### Description of the task
Each line from the material with the word "lines" in it must be copied.

--- Exercise inputs Enclosed Below ---

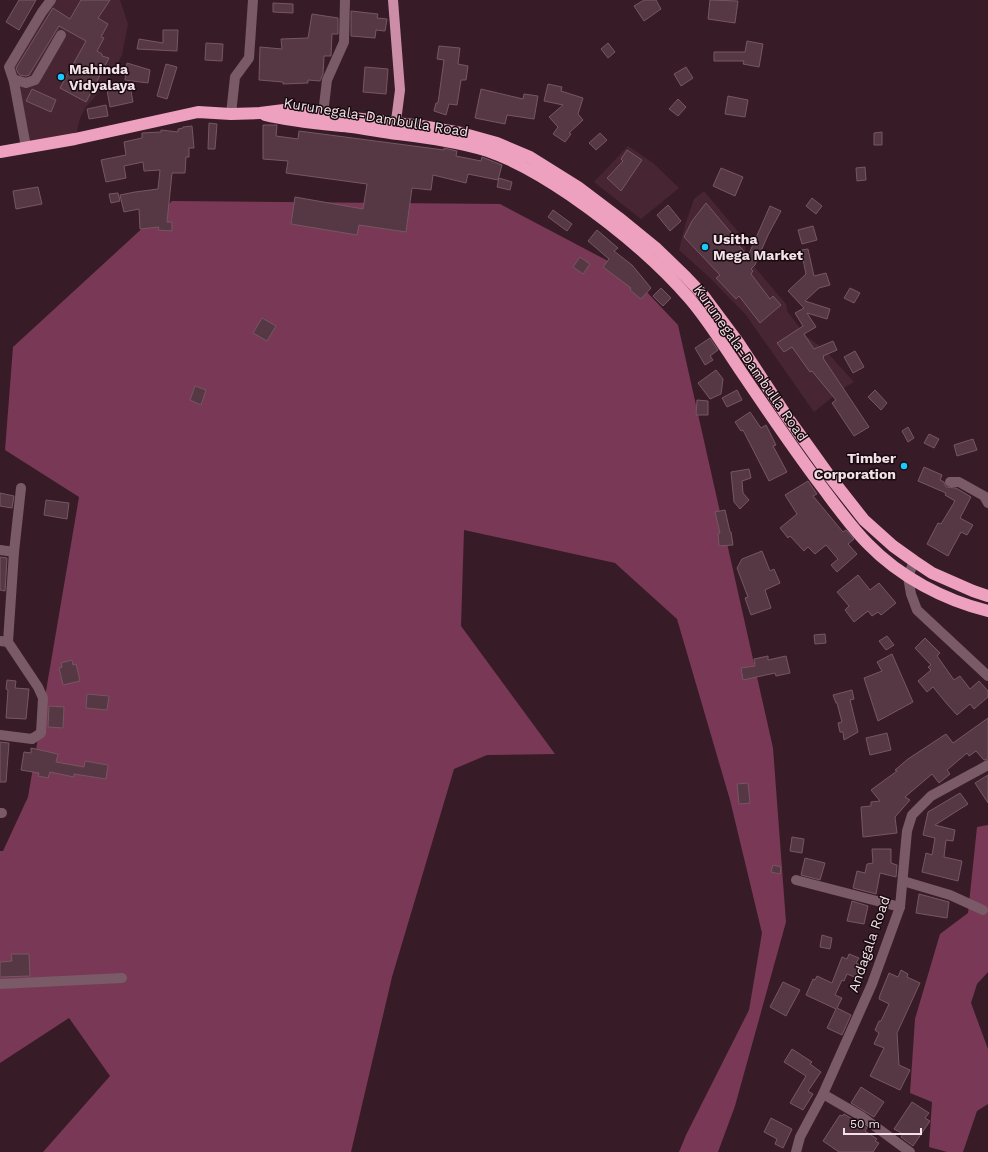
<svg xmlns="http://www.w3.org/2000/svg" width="988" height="1152" viewBox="0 0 988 1152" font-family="'Work Sans',sans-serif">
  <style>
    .built { fill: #472533 }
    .forest { fill: #793855 }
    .building { fill: #563844; stroke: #765662 }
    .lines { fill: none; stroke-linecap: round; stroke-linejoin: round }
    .minor { stroke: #795a66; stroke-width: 10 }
    .major { stroke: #cc8da6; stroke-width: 10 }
    .highway { stroke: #eda1bf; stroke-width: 12 }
    .poi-dot { fill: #1bcafc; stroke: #170b0f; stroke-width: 1.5 }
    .labels { text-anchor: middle; stroke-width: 3; stroke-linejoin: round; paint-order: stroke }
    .poi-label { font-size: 14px; font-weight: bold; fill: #f4e1e8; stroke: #170b0f; text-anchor: start }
    .street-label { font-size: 14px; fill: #f4e1e8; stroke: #170b0f }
  </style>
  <rect width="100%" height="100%" fill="#371c27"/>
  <g class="built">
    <path d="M51,0H120L128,24L122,55L113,73L93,99L85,108L80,118L75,139L26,147L12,60Z"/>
    <path d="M628,146L653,163L679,188L641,219L594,182Z"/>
    <path d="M704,191L744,239L747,258L786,304L787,311L806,336L824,349L854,382L845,387L814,412L746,315L710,278L679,250L686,222L694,199Z"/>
  </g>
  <g class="forest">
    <path d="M172,201L500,204L627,271L678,325L773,748L786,922L735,1106L718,1152H679L686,1135L749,1010L762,933L730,800L677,619L615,563L464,530L461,626L555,754L487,755L454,769L392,977L351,1152H43L110,1076L69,1018L0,1063V851H3L28,797L79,497L5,450L13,347Z"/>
    <path d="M988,825V972L977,984L971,1003L988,1049V1104L977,1111L963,1152H947L929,1147L932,1102L910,1093L915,1019L940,934L968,913L977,827Z"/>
  </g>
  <g class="building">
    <path d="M19,0H36L19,30L6,22Z"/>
    <path d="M81,0H110L98,18L108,24L101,37L104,38L97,51L102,54V56L109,58L86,102L60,88L86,41L59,26L29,75L26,76L20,75L18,73L16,68L53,8L70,19Z"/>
    <path d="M644,0H656L661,9L644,21L634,6Z"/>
    <path d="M710,0L738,1L735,23L708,19Z"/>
    <path d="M273,3L293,4V13L273,12Z"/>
    <path d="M351,11L378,14L377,18L387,19L385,31L376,30L375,38L351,36Z"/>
    <path d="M312,14L338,18V34H332L331,56H324L323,74L320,81L308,80V83L283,84V82L259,80L260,47L282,49L281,39L308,38Z"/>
    <path d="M163,30H178L177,51L137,49L139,39L163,43Z"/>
    <path d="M747,41L763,44L759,67L743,64L744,61H714V52H745Z"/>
    <path d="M206,43L223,44L222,61L205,60Z"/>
    <path d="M608,43L615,52L608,58L601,49Z"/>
    <path d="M439,46L460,48L458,64L468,66L466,80H461L457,105L449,104L446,115L434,111L436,103H438L444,60L437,59Z"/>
    <path d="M127,63L150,70L148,83L125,80Z"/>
    <path d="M166,64L177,67L167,99L157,96Z"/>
    <path d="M365,67L388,69L386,94L363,92Z"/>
    <path d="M686,67L693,78L681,86L674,74Z"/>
    <path d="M548,84L562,87L561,91L583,98L578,114L583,120L569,133L571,134L565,142L553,134L558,127L549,117L563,105L544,101Z"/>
    <path d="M130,86L133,102L110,107L107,90Z"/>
    <path d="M32,89L56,100L51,112L26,101Z"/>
    <path d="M481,89L523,99L524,94L538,96L534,119L507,115L505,124L475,118Z"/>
    <path d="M728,96L748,100L745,117L725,114Z"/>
    <path d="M678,99L686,107L678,116L669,109Z"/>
    <path d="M106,105L108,116L89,119L87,109Z"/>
    <path d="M209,123L217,124L215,149H208Z"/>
    <path d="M263,125H277L276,136L298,139L299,131L444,150V148L457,151L456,156L481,161L482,157L502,165L498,180L468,174L466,183L433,175L431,190L412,188L406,232L359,225L357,235L291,224L295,197L363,209L367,184L286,173L288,161L263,159Z"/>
    <path d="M192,126L194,148H189V157H186L185,173H172L167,222H172V231L158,230L159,227L140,229L139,209L124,212L120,195L135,192L158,189L160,170L144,171L143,162L124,166L126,178L106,182L101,160L126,155L124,142L142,138V133L161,132V130L178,132V129L183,128V127Z"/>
    <path d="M882,132V145H874V133Z"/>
    <path d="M600,133L607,140L596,150L589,143Z"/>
    <path d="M627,150L642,160L621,191L607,178L623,161L621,159Z"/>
    <path d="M865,167L866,180L857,181L856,168Z"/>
    <path d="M721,168L743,177L735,196L713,186Z"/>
    <path d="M499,178L512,182L510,190L497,187Z"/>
    <path d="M38,187L42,204L16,209L13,191Z"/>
    <path d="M118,193L120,201L111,203L109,194Z"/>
    <path d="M812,198L822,206L816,214L806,206Z"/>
    <path d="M706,203L732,234L730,235L748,256L770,206L781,211L768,235L755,265L751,269L753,271L751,274L770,299L773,296L781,305L760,323L739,296L736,299L716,278L720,275L684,237L692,221Z"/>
    <path d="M668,205L681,221L670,231L657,215Z"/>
    <path d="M553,210L572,224L567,231L548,217Z"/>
    <path d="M813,226L817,240L802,244L798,230Z"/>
    <path d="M597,230L618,248L614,251L632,265L651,288L641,299L630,290L631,288L603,267L609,259L588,241Z"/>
    <path d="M808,249L814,276L826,273L830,285L819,288L805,301L830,309L827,319L807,313L816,327L804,334L814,349L833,341L837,350L823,356L824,357L823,358L869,427L854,436L832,403L836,400L812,371L810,372L792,347L784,352L777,343L803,326L795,313L804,308L788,291L806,274L801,250Z"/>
    <path d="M580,257L590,264L583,274L573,267Z"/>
    <path d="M661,288L671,298L663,306L653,296Z"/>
    <path d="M850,288L860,293L854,303L844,298Z"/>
    <path d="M262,318L276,326L267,341L253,333Z"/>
    <path d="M710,338L718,350L710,356L713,360L705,365L695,348Z"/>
    <path d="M855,351L864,367L853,373L844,357Z"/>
    <path d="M716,370L723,379L721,394L710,399L698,383Z"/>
    <path d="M195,386L206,390L201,405L190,400Z"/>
    <path d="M737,390L742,400L727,407L722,398Z"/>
    <path d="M875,390L887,403L881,410L868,397Z"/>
    <path d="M697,400L708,401V415H696Z"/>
    <path d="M750,412L761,428L766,425L776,445L773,446L787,472L769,481L743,430L741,431L735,422Z"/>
    <path d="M908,427L914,438L908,442L902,431Z"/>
    <path d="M929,434L939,439L934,448L924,443Z"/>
    <path d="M973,439L977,450L957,456L954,445Z"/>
    <path d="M924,467L942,475L940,480L944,482L946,487L956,488L971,497L960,518L973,525L967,535L961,532L948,556L927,544L938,523L941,524L955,501L945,495L946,493L918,481Z"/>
    <path d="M749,469L751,478L742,481L743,493L749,500L740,509L734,502L731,472Z"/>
    <path d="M808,481L817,494L813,496L843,532L846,530L854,539L848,544L857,554L837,572L831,565L838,559L826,545L815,554L808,547L804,551L790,536L788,538L780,528L797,514L785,495Z"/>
    <path d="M0,493L14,496L12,508L0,506Z"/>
    <path d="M46,500L69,503L67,519L44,515Z"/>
    <path d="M725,510L730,532H731L733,545L719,546L718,533H720L715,512Z"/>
    <path d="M762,551L770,571L774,569L780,583L765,590L771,608L751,615L745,598L748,597L737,568L742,559Z"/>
    <path d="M0,557L7,558L5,591L0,590Z"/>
    <path d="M858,575L870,590L879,583L896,603L881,615L878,612L872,616L868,611L854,622L845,610L849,606L837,592Z"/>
    <path d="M825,634L826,643L815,644L814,635Z"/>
    <path d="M887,636L894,645L886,650L879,641Z"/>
    <path d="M925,638L940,653L937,656L954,680L960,676L970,689L979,681L988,691V697L974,709L970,704L957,715L947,704L933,687L927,692L918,681L931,670L928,667L931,665L915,648Z"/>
    <path d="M892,654L913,702L878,721L864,678L882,671L877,662Z"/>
    <path d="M768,656V660L786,656L790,673L776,676L775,673L743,680L741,668L755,666L754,659Z"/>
    <path d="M72,660L73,665L76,664L80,681L63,685L59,668L62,667L61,663Z"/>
    <path d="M7,680L16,681L15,688L29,689L26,719L6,718L8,690L6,689Z"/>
    <path d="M852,690L854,699L850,700L858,732L844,740L843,732H840L838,723L842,722L837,703H836L833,695Z"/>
    <path d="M87,694L109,696L107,710L86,708Z"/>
    <path d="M49,706L64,707L63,728L48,727Z"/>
    <path d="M988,718V759L984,760L976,751L969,756L967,753L947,770L950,774L939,783L932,774L905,797L910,800L895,817L897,833L863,837L861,807L871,806V802L880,801L871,790L897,771L895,770L908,759L946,734L953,743Z"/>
    <path d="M887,733L891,750L870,755L866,738Z"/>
    <path d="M0,742L9,743L6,782H0Z"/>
    <path d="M31,748L58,754L56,762L84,767L85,761L108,765L106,779L74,774V777L50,772L48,778L38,776L39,773L21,770L24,752L31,753Z"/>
    <path d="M988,775V803L975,783Z"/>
    <path d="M748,783L750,803L739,804L737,784Z"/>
    <path d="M960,793L968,804L935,825L955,830L953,841L946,840L944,857L962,861L958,881L922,872L926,853L932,855L935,838L923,835L928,812Z"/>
    <path d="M792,837L804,839L802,853L790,851Z"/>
    <path d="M872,849H891V863L897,865L896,877L880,873L876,894L853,888L857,871L865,873L867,864L873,863Z"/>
    <path d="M805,858L825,863L820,880L801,875Z"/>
    <path d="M773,865L781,867L780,874L771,872Z"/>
    <path d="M919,894L949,902L947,918L916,913Z"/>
    <path d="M852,901L868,906L864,924L847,921Z"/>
    <path d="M822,935L832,938L830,949L820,947Z"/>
    <path d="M11,954H29L30,976L0,977V962L12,961Z"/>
    <path d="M849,954L859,958L856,963L862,966L857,978L847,974L844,981L842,980L835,995L842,998L837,1008L851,1015L842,1035L827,1028L836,1009L806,995L813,979L815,980L817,976L832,983L842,957L847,959Z"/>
    <path d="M901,970L908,974L907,977L920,983L897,1033L899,1065L910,1070L900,1090L870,1076L884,1048L874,1044L879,1033L875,1030L879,1021H881L889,1004L879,999L880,995L889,973L898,977Z"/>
    <path d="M783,982L800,990L786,1016L770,1007Z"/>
    <path d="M792,1049L812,1062L810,1064L821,1072L808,1091L813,1094L803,1110L790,1103L806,1076L784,1062Z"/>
    <path d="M861,1087L884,1102L874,1117L851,1103Z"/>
    <path d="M912,1102L929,1113L925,1118L930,1121L913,1146L901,1137L903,1134L894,1129Z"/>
    <path d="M844,1114L867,1128L865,1131L877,1139L875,1141L879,1143L873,1152H839L823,1141L840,1115L842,1116Z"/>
    <path d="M771,1118L792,1129L783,1148L775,1144L777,1139L764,1132Z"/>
  </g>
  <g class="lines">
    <g class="minor">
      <path d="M14,82L16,80L26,83L35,80L61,35"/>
      <path d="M231,114L235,77L249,58L253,0"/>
      <path d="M323,114L327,80L344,42L345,0"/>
      <path d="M26,147L14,82L9,67L42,12L51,0"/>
      <path d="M950,482H959L984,496L988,503"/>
      <path d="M0,550L14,552"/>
      <path d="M914,561L908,577L911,594L917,610L988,676"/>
      <path d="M0,641L8,642L14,552L21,488"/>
      <path d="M0,735L32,739L41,733L43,698L38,687L8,642"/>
      <path d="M0,813H2"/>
      <path d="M796,880L900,907"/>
      <path d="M903,881L950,895L983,910"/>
      <path d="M0,984L122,978"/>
      <path d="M823,1094L861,1116L910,1152"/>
      <path d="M796,1152L800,1137L823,1094L872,984L900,907L907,831L912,815L931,796L988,765"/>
    </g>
    <path class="major" d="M393,0L400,90L395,129"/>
    <g class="highway">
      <path d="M265,115C293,122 323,124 352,127C367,129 382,132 398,134C428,138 459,142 488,151C517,161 545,178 570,195C612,224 655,259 689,298C709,321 725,348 742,373C767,410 792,447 819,483C835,504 850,526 868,544C900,577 944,600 988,611"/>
      <path d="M0,152L75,139L198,112L231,114L260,113L284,110L422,126L461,133L497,143L530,157L578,187L619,218L657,249L686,277L703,295L738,342L788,418L831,478L864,520L893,546L914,561L932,573L973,591L988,596"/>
    </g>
  </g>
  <g class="poi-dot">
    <circle cx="61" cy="77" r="4"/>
    <circle cx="705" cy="247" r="4"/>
    <circle cx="904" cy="466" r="4"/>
  </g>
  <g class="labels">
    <g class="poi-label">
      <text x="69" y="74">Mahinda<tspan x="69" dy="16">Vidyalaya</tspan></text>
      <text x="713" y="244">Usitha<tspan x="713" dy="16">Mega Market</tspan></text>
      <text x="896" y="463" text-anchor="end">Timber<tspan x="896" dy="16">Corporation</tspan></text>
    </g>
    <g class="street-label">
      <text transform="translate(376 117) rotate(9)" y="5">Kurunegala-Dambulla Road</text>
      <text transform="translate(751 363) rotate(55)" y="5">Kurunegala-Dambulla Road</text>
      <text transform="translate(869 944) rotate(-71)" y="5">Andagala Road</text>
    </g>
  </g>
  <path d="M844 1128v6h77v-6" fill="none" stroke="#f4e1e8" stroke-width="2"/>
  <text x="850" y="1128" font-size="12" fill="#f4e1e8" stroke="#170b0f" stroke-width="3" paint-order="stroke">50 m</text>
</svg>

--- End of Enclosed Exercise inputs ---

### Written reply
    .lines { fill: none; stroke-linecap: round; stroke-linejoin: round }
  <g class="lines">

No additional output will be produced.